Cathy has had several struggles throughout her career, but for her, the obstacles brought on by the COVID-19 pandemic were probably the worst. In the beginning, getting the supplies (PPE) needed for the first responders and getting the COVID tests were tough while also trying to keep 200 plus county employees calm and at work. “Keeping the courthouse open to the public was also a major concern. The county government in Arkansas is a political subdivision of the state. You can’t shut or lock the doors to local government,” Cathy says. “We are blessed to live in a community where folks step up and help their neighbors. It took all of us working together to get through it. The pandemic made me get out of my comfort zone by making me speak publicly on a regular basis. I have never really liked public speaking, and I still don’t, but I now know that I can face my fears while continuing to move forward.”

When Cathy is not at work, she enjoys spending time with her family.

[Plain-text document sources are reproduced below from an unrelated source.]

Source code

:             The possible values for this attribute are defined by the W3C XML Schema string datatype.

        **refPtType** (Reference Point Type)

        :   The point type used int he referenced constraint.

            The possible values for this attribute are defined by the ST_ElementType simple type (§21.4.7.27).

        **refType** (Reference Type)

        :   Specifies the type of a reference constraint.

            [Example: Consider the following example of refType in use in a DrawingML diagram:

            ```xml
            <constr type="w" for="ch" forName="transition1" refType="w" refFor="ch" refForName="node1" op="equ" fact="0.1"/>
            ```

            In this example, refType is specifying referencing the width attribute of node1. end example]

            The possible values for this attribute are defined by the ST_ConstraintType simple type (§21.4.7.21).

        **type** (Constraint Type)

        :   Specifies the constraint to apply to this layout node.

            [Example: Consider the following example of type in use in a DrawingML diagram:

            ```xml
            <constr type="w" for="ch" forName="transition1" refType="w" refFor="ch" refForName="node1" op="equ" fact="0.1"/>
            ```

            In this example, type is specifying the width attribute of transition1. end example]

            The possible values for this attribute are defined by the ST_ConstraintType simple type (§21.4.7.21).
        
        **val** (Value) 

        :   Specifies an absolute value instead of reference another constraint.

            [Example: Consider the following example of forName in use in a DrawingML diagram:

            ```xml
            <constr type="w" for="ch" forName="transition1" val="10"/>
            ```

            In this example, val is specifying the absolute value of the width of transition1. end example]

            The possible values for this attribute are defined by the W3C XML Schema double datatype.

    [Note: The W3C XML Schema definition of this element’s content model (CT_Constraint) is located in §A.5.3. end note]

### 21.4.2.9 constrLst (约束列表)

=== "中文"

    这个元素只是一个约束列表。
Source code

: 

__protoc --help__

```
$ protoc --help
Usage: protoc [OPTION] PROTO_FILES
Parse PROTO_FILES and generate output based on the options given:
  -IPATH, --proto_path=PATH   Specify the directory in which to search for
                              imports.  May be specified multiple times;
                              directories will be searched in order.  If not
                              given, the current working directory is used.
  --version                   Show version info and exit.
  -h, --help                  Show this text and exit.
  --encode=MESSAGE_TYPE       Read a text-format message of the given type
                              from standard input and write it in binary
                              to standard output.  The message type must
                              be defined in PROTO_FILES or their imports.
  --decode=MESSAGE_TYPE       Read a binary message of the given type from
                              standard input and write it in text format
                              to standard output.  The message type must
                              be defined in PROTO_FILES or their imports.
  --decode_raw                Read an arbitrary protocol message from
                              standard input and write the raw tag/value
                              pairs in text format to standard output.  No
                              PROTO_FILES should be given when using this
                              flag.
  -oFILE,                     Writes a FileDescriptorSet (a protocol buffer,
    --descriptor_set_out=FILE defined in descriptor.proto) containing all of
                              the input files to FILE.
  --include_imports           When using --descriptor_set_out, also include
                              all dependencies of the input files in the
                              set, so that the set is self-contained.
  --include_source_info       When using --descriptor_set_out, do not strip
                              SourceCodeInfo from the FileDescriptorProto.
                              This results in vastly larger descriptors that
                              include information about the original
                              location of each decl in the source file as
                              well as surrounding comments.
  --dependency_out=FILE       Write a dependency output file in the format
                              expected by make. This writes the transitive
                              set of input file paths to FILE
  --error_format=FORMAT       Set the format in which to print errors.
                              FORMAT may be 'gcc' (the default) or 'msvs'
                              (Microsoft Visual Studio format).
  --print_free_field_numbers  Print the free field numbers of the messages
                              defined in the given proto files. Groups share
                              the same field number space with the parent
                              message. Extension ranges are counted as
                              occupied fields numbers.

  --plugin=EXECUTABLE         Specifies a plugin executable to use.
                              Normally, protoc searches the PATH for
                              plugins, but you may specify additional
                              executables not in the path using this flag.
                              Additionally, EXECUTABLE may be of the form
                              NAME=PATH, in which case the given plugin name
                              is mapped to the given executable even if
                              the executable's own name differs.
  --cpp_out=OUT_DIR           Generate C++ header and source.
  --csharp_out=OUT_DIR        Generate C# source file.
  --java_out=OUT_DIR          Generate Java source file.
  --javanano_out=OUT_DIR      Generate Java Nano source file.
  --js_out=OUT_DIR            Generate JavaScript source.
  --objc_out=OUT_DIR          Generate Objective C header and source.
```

Cathy is married to Bob Harrison, and together, they have five children: Todd, Teranne, Josh, Stanley, and Morgan. They also have two grandchildren: Megan and Sophia. “Folks that have lived in the area any length of time know my husband as Chief Harrison,” Cathy says. “Bob retired earlier this year from the Texarkana Arkansas Police Department (TAPD). He worked his way through all the ranks and served about 26 years as Chief of TAPD.”

Cathy and Bob attend Beech Street Baptist Church, and Cathy currently sits on six local boards, including the REDI Board and the Southwest Arkansas Mental Health Board.“ I was also honored to be appointed to the Arkansas Supreme Court Security and Emergency Preparedness Committee,” Cathy says. 

Though she really looks up to her father, Jimmy Hardin, there are several local individuals that Cathy looks up to. “When I have questions or need advice, I contact them because I know they will steer me straight, sometimes telling me things I don’t really want to hear. It’s important that I’m not surrounded by people who regularly agree with me but instead provide other viewpoints and opinions I wouldn’t have thought of on my own,” Cathy says. “I have come to appreciate the fact that you will always make better decisions and continue to grow as a person by being open-minded. I’m not sure who said it, but I have heard this advice all my life: ‘Any job worth doing is worth doing right.’” 

Cathy believes that big changes are coming soon to Texarkana on both sides of the state line. “With the development of the ARTEX REDI Group and the commitment of its founders, it WILL happen. The wealth of knowledge and their generosity is unprecedented. I am constantly learning,” Cathy says. “I am also excited about the new entertainment districts downtown. The downtown area continues to grow every year, and not being able to find a parking space downtown on Friday night is truly exciting. You must admit it’s a sign of a prospering community! It’s a blessing to see folks walking up and down our city streets.”

In the end, Cathy wants to be remembered as the very best County Judge Miller County has ever experienced. “It is an honor to be the first female elected County Judge in Miller County and currently the only elected female county judge in the state, but to me, gender does not make the person successful,” Cathy says. “Doing what is right, having a servant’s attitude, and satisfaction of accomplishments is how I want to be remembered.”